Despite those dark circumstances, A Quiet Passion‘s first half is remarkably funny, relying on acerbic wit and understated reactions to carry many early scenes on constant inducements of laughter. The wordplay and banter is inspired both in its writing and in its delivery, with Nixon in particular offering some of the choicest lines for the maximum bittersweet effect. But what’s particularly clever about this humorous discourse is that it’s not only comic for its own sake, but it also acts as a demonstration of how humor is a masking influence for depression. Dickinson was prone to depression from a young age, which was exacerbated by a denial to the kinds of independence and autonomy she craved, but one would never know if they just took her conversations with friends and family at face value.

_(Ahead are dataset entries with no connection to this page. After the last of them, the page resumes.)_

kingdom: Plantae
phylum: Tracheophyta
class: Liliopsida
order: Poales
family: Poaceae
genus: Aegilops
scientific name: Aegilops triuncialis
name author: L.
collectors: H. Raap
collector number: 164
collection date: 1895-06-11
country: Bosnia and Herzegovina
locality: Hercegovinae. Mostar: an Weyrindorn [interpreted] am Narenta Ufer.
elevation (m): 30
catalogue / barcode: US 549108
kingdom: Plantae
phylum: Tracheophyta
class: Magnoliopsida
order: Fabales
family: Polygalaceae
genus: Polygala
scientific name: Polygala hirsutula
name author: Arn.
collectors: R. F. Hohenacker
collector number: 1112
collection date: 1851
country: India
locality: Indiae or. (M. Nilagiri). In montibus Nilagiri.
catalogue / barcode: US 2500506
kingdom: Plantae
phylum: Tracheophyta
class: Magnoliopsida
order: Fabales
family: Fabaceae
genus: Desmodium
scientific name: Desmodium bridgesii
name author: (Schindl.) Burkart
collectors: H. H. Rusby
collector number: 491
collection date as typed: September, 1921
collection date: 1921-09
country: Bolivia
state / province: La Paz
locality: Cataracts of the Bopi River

This makes it a somewhat jarring experience when, for the film’s latter half, Davies opts to pull the curtain back and show the tragedy of Dickinson’s later years without much, if any, comedic buffer. This tonal shift serves as an excellent demonstration of how ingrained Dickinson’s depression was, but it also highlights some aggravating trends in Davies’s direction. Scenes in the Dickinson household feel more and more staged, less like a naturally told story than a protracted montage of the dramas and arguments that engulfed their lives during Emily’s final years, punctuated by extended scenes that take a long time to symbolically convey what in actuality is a very simple message. There is also an attempt to use Dickinson’s poetry as a contextualizing narration to tie key scenes together across time, but in practice it comes across as too literal and trivializing.
Still, A Quiet Passion is a fantastic exploration of depression and oppression in a context and tone which are not often explored. Sure, some of Terence Davies’s directorial ticks may turn casual viewers off, as might the palpable shift in tone at the film’s midpoint, but that shift is entirely the point to the comic joy found in early scenes. Emily Dickinson’s life was by no means a comedy, but maybe by looking at her more humorous side we can understand the depths of the emotional pain she attempted to mask.